___ RECORD SET ___

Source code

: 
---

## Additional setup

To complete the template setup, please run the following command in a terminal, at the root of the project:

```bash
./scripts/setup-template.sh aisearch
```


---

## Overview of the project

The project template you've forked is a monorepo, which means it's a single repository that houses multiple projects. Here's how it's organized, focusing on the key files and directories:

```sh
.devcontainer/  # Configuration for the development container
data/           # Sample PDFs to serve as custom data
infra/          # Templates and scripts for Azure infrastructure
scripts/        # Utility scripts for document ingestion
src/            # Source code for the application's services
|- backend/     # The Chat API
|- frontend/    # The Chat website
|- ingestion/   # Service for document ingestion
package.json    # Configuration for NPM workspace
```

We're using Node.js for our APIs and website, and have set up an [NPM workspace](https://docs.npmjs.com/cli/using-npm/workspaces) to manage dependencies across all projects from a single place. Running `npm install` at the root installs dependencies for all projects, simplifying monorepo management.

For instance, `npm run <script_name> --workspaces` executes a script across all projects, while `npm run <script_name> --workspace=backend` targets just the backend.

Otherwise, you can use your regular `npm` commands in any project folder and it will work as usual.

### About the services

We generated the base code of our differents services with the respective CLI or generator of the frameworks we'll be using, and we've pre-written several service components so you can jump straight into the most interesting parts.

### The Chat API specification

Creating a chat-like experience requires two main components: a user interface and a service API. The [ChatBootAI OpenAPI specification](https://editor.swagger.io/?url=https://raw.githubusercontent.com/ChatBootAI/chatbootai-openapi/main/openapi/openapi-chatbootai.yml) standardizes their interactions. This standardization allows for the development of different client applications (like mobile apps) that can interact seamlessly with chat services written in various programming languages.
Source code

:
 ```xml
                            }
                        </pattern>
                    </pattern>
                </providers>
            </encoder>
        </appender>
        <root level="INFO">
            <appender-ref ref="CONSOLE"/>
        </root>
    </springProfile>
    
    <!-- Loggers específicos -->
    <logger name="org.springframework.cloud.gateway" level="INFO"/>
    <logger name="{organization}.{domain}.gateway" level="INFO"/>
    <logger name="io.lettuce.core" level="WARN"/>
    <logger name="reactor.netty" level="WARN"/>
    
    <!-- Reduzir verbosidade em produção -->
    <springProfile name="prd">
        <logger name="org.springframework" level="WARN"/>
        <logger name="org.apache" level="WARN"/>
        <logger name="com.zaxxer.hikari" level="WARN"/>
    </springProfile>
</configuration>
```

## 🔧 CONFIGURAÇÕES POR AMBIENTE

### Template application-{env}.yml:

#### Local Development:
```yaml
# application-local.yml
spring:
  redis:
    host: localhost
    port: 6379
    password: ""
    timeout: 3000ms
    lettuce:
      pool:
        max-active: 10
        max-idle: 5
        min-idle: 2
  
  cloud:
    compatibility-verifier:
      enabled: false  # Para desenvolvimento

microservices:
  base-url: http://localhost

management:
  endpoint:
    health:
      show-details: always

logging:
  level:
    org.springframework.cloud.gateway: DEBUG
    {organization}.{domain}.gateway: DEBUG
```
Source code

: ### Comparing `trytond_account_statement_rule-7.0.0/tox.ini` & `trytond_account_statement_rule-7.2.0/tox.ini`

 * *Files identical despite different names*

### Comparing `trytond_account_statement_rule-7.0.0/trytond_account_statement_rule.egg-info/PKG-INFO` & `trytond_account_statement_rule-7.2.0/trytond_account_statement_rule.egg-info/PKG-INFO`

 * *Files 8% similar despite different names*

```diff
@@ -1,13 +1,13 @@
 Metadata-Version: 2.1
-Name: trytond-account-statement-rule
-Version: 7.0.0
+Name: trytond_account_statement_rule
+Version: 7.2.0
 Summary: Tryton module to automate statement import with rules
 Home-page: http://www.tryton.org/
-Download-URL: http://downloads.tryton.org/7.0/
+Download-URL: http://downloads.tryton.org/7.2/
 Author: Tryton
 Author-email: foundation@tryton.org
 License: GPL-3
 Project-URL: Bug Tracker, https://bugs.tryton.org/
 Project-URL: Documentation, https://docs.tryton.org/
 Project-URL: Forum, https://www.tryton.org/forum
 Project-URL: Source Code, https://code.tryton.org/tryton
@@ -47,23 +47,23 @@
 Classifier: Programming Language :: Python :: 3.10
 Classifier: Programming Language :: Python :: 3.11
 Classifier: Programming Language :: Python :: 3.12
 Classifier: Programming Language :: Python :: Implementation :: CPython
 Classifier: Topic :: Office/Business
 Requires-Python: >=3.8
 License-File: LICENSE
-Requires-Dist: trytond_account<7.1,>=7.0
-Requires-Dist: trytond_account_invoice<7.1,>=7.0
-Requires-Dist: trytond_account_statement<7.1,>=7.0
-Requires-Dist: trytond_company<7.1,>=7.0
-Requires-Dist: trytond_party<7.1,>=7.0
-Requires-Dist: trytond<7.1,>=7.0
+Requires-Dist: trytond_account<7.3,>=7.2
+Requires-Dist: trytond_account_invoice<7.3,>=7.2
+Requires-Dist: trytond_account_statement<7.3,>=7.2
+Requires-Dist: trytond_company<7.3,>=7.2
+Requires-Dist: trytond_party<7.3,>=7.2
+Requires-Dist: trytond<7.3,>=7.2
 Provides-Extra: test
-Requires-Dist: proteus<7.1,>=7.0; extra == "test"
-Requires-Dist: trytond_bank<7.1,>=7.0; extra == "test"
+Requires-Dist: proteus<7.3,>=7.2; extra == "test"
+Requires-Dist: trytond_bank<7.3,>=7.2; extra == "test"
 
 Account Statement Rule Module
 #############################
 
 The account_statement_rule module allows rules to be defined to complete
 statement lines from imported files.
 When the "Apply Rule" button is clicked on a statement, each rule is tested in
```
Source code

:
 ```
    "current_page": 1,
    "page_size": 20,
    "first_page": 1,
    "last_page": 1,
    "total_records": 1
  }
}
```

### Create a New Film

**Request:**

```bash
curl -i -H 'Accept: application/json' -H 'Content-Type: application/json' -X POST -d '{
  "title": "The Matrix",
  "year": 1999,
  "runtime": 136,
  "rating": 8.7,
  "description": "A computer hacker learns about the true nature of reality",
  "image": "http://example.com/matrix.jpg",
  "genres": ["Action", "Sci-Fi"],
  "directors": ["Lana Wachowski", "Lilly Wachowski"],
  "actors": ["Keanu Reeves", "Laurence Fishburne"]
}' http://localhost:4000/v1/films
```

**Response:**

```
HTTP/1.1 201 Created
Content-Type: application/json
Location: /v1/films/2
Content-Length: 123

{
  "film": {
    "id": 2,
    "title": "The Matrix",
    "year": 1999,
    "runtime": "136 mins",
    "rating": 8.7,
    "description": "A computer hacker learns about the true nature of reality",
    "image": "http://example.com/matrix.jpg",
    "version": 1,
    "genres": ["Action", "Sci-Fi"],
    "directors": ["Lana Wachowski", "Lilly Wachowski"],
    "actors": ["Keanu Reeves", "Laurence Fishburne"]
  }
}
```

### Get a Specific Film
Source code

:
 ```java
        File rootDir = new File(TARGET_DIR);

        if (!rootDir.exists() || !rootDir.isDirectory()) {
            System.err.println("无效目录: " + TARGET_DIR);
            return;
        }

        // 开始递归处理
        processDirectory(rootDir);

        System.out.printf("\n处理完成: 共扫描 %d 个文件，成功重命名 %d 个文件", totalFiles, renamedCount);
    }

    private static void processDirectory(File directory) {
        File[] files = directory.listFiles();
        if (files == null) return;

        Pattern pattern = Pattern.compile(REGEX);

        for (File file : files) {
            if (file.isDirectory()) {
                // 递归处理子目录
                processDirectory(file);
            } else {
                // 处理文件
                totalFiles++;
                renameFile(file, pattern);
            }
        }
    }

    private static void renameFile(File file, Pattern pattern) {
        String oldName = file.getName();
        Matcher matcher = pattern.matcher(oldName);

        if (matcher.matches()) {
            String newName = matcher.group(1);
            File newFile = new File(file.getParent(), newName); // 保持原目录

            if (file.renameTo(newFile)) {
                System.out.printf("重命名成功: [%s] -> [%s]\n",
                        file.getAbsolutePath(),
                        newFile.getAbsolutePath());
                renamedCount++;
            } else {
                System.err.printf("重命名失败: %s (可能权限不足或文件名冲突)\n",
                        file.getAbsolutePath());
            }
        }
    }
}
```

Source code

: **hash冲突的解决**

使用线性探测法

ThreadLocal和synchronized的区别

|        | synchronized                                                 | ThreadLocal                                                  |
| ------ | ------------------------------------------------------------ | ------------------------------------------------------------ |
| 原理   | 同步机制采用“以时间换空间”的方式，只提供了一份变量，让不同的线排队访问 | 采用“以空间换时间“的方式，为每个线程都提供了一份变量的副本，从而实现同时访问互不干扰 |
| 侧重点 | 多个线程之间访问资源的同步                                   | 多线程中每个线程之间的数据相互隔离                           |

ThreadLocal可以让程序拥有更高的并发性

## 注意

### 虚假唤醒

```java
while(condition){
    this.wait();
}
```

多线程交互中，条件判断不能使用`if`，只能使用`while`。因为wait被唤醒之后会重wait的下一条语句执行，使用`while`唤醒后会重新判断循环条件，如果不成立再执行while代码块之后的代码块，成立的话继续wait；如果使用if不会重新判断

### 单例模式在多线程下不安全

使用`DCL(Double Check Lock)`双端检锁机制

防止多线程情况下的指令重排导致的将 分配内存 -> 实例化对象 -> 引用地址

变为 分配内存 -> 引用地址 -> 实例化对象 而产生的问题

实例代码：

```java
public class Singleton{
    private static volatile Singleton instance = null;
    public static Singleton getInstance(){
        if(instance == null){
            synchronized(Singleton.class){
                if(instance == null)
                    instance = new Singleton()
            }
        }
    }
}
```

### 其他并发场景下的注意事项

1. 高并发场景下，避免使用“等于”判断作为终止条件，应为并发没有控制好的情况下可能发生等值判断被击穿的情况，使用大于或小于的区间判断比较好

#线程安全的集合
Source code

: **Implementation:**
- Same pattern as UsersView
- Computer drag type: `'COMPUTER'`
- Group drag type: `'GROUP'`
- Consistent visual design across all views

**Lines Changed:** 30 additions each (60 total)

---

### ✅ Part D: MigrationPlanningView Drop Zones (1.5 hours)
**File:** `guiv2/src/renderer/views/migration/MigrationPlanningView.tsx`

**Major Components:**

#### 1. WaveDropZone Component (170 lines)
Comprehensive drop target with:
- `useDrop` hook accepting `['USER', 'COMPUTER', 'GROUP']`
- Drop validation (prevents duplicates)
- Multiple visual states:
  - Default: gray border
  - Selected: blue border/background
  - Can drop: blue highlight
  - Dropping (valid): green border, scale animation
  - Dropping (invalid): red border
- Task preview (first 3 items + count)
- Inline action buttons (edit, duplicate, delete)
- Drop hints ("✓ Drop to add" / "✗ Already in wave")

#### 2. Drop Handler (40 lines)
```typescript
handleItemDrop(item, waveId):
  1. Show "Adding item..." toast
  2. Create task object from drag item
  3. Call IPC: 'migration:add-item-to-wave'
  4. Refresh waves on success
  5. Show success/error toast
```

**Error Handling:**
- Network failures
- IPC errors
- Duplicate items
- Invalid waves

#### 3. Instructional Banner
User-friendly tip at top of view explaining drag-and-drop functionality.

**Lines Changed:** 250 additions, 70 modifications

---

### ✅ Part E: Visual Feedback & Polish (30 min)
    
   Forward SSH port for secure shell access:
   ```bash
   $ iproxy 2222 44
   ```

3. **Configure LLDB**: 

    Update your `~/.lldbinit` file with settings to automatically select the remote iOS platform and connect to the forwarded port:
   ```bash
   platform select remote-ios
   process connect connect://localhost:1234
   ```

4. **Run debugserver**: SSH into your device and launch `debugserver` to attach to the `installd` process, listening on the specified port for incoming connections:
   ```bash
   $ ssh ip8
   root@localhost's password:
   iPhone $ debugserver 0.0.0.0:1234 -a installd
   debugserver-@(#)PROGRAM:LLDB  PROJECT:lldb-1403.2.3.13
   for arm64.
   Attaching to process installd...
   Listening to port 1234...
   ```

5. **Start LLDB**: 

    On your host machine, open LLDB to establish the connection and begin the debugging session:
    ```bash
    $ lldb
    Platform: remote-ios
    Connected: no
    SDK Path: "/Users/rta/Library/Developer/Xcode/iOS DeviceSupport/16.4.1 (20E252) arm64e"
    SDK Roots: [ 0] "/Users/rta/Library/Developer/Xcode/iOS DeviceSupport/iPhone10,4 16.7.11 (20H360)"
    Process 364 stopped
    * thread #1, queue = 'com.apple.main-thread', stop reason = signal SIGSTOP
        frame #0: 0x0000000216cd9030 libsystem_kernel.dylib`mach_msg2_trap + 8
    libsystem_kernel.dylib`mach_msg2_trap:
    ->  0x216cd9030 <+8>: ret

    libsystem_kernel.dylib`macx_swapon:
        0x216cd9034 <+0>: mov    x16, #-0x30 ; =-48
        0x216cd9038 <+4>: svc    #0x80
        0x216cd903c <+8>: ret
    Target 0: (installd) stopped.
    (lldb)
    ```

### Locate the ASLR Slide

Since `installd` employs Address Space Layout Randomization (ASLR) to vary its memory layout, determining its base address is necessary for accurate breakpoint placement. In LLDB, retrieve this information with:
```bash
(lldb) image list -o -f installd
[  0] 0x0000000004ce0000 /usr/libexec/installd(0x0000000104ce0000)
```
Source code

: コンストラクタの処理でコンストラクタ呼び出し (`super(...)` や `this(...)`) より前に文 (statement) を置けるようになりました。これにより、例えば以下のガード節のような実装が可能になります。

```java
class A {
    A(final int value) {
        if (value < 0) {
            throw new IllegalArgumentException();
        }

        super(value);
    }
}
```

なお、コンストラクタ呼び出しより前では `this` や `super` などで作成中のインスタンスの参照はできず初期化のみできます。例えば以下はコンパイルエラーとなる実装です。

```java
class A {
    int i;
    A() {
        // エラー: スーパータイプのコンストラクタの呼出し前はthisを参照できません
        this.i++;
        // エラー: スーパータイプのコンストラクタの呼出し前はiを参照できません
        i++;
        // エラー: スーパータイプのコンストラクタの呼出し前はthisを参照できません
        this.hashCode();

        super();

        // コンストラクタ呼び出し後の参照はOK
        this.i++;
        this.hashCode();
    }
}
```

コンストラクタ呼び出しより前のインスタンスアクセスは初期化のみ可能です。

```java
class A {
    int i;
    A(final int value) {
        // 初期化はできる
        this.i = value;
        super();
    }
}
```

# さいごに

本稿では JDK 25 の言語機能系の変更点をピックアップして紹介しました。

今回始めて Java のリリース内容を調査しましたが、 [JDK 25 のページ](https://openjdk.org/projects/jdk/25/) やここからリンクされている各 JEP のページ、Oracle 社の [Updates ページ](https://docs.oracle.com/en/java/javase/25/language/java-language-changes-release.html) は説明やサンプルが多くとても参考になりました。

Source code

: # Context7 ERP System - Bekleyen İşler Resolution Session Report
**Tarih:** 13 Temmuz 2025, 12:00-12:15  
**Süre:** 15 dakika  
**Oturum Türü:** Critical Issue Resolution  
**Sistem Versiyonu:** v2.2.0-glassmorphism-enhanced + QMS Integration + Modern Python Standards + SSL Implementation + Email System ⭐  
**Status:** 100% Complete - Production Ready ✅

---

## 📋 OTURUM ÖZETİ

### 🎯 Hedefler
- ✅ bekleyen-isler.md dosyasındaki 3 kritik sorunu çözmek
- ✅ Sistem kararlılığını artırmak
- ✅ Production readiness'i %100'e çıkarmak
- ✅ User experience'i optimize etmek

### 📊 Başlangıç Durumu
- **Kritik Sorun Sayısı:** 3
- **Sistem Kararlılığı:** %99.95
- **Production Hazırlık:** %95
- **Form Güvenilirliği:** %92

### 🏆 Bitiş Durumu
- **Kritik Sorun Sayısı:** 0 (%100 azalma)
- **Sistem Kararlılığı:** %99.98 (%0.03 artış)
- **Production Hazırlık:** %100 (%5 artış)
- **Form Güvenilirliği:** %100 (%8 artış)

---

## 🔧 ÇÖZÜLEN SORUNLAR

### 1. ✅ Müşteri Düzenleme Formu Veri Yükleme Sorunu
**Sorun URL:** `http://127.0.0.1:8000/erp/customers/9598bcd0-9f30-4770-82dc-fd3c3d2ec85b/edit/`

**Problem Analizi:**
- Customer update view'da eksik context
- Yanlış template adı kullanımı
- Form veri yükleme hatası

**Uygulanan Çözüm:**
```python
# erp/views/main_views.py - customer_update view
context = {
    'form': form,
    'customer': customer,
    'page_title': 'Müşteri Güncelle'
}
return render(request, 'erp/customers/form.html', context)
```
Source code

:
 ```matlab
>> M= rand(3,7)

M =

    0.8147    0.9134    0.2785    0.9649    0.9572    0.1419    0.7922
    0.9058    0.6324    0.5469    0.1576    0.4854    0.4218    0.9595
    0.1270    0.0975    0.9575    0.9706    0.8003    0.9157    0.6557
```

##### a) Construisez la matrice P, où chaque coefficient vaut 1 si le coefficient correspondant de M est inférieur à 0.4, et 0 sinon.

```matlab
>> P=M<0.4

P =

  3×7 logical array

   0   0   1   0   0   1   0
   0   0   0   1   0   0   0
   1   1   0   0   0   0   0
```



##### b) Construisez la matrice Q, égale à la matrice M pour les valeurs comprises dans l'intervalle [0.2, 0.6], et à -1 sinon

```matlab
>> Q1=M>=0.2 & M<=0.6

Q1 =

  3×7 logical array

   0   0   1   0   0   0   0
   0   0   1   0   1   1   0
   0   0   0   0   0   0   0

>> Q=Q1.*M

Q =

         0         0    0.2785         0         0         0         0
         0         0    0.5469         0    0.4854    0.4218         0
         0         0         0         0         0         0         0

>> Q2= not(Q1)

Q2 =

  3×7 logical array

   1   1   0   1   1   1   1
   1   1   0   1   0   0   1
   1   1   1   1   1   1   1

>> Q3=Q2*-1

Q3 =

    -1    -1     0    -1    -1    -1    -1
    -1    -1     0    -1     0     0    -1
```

___

- **YOUR OBJECTIVE**:
Once you find the string "Laurence" in a line of the records, copy that line.

- **PROBLEM SOLUTION**:
  "actors": ["Keanu Reeves", "Laurence Fishburne"]
    "actors": ["Keanu Reeves", "Laurence Fishburne"]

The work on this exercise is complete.